(Your objective):
In the text on storing tagged blocks, which storage component may be selected for the tagged blocks if the target storage device has one?

FIG. 3 shows an example of the target storage device 106. Optionally, depending on the implementation, at step 148, the target storage device receives the tag request 170 and control logic 172 stores the block identifiers 174 designated for differentiated storage (block identifiers may be encoded as ranges, lists of extents, etc.). Other management steps may be performed at this time. For example, the control logic 172 may reserve appropriate space, set up a new section or element of backing store, request a unit of storage from a SAN server, and so on. In an implementation where the storage device is a virtual drive, several approaches may be used. First, within a single virtual disk image file (e.g., a VHD file), blocks or a region may be reserved (logically or physically). Second, a separate virtual disk image file may be created specifically for the designated blocks. In an embodiment where the target storage device is a virtualized disk backed by multiple storage devices (e.g., a SAN disk, a concatenated set of storage devices, etc.), the storage unit to be used (e.g., the backing store) may be selected based on the fact that the blocks have been tagged for differentiated storage. For example, if the target storage device has a volatile storage component (e.g., a RAM (random access memory) disk), that storage component may be selected for storing the tagged blocks. In the example of FIG. 3, the first storage 176 is a storage region, device, etc. that is to store the tagged blocks for the file 177, and the second storage 178 is for other non-tagged blocks. In one embodiment, the one embodiment the first storage 176 stores only and all of the blocks of the file being tagged, and the second storage 178 stores no blocks of the file being tagged. In sum, the target storage device's control logic 172 may determine how to store the blocks based on the fact that the blocks have been tagged for differentiated storage. The region or unit of media designated for storing the blocks, as well as the block identifiers 174 may then be used during write or store operations directed to the corresponding file (and consequently, the block identifiers 174 for the file).

(Record list):
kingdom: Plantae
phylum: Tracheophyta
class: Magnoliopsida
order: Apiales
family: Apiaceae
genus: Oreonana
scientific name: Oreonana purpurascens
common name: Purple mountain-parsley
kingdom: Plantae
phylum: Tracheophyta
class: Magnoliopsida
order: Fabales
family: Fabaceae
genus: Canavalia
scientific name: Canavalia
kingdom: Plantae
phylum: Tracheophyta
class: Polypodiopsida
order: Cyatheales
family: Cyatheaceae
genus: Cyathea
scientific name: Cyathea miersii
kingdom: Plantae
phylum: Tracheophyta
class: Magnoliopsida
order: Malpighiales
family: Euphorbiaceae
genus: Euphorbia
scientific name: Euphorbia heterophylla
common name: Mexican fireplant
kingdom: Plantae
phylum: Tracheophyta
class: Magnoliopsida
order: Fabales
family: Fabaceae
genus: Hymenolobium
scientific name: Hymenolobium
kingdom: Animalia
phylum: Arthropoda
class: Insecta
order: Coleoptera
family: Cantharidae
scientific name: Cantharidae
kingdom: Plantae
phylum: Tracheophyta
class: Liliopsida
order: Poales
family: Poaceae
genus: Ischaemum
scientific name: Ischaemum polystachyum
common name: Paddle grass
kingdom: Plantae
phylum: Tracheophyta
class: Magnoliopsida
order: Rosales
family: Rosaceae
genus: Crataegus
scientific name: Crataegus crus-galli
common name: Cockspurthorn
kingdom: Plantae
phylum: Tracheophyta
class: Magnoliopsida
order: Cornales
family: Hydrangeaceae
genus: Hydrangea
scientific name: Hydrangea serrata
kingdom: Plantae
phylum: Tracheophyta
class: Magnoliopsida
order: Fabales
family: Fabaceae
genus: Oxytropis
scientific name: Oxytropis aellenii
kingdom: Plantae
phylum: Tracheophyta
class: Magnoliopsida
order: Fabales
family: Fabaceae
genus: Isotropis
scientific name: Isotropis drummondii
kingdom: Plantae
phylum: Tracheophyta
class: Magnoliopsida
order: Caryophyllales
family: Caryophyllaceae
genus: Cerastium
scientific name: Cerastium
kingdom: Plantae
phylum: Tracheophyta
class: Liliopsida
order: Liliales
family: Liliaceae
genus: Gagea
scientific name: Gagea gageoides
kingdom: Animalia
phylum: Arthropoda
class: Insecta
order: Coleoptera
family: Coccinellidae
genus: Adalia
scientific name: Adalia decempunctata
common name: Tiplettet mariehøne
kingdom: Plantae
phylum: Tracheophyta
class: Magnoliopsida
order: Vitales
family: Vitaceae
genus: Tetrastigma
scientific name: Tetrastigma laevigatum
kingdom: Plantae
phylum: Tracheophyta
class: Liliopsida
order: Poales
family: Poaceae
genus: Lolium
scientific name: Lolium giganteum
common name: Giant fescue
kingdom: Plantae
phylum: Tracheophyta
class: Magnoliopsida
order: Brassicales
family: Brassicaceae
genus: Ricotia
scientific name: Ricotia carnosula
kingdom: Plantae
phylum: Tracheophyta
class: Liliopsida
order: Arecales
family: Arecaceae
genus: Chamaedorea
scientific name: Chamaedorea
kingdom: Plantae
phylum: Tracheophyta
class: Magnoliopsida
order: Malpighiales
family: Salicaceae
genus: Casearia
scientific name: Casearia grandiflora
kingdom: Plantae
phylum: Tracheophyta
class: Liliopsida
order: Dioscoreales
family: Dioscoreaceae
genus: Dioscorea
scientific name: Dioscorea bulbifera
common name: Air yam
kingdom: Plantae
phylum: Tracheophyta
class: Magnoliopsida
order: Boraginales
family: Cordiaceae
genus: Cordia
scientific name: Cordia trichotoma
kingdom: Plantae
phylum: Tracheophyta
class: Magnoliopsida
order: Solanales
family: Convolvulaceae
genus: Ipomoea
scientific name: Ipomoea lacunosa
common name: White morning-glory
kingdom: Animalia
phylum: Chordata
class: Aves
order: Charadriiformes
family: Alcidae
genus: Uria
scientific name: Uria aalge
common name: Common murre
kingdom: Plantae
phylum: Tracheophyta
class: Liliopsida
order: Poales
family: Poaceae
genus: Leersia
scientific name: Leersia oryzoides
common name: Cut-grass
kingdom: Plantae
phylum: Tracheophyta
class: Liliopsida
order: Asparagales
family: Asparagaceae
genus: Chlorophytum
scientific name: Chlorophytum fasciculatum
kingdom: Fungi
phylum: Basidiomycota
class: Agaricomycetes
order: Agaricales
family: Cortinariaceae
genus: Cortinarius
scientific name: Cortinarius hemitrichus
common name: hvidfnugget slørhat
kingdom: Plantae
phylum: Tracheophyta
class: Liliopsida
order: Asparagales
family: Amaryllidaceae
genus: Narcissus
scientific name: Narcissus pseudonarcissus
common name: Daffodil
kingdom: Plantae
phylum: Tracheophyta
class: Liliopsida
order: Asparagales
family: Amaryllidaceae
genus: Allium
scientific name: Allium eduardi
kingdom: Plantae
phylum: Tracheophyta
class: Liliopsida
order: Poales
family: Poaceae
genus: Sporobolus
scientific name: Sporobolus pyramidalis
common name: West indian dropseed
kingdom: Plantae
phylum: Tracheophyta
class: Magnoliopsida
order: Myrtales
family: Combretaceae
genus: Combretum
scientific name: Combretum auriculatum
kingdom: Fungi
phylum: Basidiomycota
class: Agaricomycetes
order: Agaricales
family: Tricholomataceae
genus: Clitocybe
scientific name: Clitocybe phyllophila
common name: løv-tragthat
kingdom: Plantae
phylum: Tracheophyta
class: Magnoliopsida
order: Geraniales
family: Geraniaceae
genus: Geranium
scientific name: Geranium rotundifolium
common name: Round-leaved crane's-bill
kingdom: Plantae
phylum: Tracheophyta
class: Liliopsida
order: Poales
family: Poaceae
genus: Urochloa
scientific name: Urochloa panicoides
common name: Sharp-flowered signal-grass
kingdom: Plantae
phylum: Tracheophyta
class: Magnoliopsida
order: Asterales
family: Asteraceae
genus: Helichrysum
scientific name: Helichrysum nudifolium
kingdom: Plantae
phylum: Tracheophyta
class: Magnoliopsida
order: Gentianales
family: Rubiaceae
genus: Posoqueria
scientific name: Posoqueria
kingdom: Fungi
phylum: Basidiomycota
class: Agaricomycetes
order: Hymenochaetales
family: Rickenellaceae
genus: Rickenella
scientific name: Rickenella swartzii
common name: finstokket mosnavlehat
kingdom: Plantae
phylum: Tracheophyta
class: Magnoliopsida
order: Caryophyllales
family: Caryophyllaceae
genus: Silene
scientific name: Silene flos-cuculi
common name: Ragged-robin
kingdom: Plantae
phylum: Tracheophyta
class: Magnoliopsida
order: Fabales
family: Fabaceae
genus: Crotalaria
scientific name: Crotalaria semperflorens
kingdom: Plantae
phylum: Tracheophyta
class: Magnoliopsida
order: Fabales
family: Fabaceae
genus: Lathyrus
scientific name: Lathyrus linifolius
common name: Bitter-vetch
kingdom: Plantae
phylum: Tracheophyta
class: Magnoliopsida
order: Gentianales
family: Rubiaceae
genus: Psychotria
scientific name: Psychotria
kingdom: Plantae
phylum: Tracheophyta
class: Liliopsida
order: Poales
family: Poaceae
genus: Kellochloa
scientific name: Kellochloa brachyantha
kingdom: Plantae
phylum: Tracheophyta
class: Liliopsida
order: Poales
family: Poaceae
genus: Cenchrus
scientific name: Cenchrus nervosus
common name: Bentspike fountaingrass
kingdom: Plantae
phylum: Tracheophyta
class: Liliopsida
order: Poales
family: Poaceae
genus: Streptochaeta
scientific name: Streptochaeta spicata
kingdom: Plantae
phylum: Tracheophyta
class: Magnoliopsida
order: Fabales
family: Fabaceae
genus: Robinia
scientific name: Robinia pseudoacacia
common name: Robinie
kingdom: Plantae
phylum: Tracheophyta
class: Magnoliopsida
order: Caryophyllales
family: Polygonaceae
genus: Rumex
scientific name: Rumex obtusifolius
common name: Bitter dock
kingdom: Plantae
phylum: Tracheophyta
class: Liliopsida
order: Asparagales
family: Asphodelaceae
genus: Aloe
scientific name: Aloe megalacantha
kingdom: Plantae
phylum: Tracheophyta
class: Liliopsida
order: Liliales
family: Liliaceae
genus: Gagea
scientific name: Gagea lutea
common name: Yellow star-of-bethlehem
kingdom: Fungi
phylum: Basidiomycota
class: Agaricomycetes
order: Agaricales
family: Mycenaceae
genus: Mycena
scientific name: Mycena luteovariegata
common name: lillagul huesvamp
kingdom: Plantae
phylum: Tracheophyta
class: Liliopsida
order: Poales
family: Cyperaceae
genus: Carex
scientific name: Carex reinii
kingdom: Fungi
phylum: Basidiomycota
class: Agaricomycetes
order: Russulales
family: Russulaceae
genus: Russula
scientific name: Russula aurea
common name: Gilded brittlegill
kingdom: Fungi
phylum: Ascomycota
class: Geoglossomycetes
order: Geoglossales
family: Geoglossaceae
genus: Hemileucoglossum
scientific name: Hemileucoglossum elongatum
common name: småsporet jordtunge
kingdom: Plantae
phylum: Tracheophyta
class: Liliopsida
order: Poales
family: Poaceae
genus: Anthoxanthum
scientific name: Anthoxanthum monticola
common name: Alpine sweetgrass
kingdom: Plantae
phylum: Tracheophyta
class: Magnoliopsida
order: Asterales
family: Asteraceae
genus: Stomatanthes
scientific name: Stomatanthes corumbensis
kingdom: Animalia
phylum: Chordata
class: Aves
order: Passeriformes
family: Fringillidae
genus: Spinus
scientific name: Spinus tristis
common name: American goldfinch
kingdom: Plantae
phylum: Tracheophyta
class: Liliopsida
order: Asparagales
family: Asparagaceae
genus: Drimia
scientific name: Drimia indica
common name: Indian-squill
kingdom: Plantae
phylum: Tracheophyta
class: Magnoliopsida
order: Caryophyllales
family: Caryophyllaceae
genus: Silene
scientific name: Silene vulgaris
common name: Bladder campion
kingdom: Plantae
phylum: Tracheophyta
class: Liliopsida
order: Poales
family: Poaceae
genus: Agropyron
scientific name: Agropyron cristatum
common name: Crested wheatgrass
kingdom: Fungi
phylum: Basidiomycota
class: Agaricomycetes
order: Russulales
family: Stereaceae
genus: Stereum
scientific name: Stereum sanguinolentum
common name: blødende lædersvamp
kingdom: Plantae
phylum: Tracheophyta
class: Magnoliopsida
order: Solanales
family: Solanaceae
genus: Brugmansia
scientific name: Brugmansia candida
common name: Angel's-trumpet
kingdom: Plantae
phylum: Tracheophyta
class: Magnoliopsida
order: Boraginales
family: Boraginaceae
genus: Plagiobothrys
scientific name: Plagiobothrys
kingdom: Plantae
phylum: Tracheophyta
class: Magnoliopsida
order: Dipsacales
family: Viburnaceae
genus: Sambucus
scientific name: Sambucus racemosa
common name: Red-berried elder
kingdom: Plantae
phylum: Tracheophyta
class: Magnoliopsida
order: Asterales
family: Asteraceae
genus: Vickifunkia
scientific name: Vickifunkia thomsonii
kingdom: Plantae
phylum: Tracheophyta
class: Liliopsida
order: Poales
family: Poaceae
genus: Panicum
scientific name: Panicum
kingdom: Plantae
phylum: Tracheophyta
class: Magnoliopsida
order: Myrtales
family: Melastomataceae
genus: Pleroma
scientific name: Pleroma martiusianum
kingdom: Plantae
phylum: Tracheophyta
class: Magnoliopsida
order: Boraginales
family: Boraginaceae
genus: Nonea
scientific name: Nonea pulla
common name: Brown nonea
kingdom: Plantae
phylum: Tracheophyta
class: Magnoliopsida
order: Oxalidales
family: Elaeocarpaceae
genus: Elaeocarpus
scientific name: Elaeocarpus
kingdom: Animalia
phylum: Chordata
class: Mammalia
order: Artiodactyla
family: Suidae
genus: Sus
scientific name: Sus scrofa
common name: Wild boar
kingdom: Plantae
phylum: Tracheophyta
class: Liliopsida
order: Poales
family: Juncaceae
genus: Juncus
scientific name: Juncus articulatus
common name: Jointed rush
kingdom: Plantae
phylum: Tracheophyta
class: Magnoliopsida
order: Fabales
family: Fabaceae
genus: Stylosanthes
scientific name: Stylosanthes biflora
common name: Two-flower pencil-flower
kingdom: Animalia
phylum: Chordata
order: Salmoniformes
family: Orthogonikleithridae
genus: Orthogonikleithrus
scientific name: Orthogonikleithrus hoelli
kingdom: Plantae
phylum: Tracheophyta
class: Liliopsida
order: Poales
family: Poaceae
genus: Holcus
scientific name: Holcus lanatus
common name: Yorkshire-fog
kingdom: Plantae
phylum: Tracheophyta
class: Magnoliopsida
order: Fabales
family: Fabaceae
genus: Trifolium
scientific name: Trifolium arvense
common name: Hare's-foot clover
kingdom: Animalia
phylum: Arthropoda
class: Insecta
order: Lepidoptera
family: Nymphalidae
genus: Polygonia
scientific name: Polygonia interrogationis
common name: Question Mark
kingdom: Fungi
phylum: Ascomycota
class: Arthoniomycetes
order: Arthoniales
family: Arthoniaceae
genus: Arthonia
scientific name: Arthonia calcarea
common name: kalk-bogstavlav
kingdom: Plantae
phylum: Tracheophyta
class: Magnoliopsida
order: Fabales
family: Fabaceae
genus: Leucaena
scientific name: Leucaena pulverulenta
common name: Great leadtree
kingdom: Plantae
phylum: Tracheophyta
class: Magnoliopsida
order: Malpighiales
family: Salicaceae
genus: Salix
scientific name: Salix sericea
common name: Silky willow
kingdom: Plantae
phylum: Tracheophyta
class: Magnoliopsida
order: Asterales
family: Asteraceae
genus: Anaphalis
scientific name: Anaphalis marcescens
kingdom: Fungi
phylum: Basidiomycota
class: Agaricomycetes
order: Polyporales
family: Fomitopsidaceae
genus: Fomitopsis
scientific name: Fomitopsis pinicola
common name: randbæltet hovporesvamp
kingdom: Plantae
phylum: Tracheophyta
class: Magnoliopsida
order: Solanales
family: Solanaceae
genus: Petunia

(Complete answer):
A volatile storage component, such as a RAM (random access memory) disk.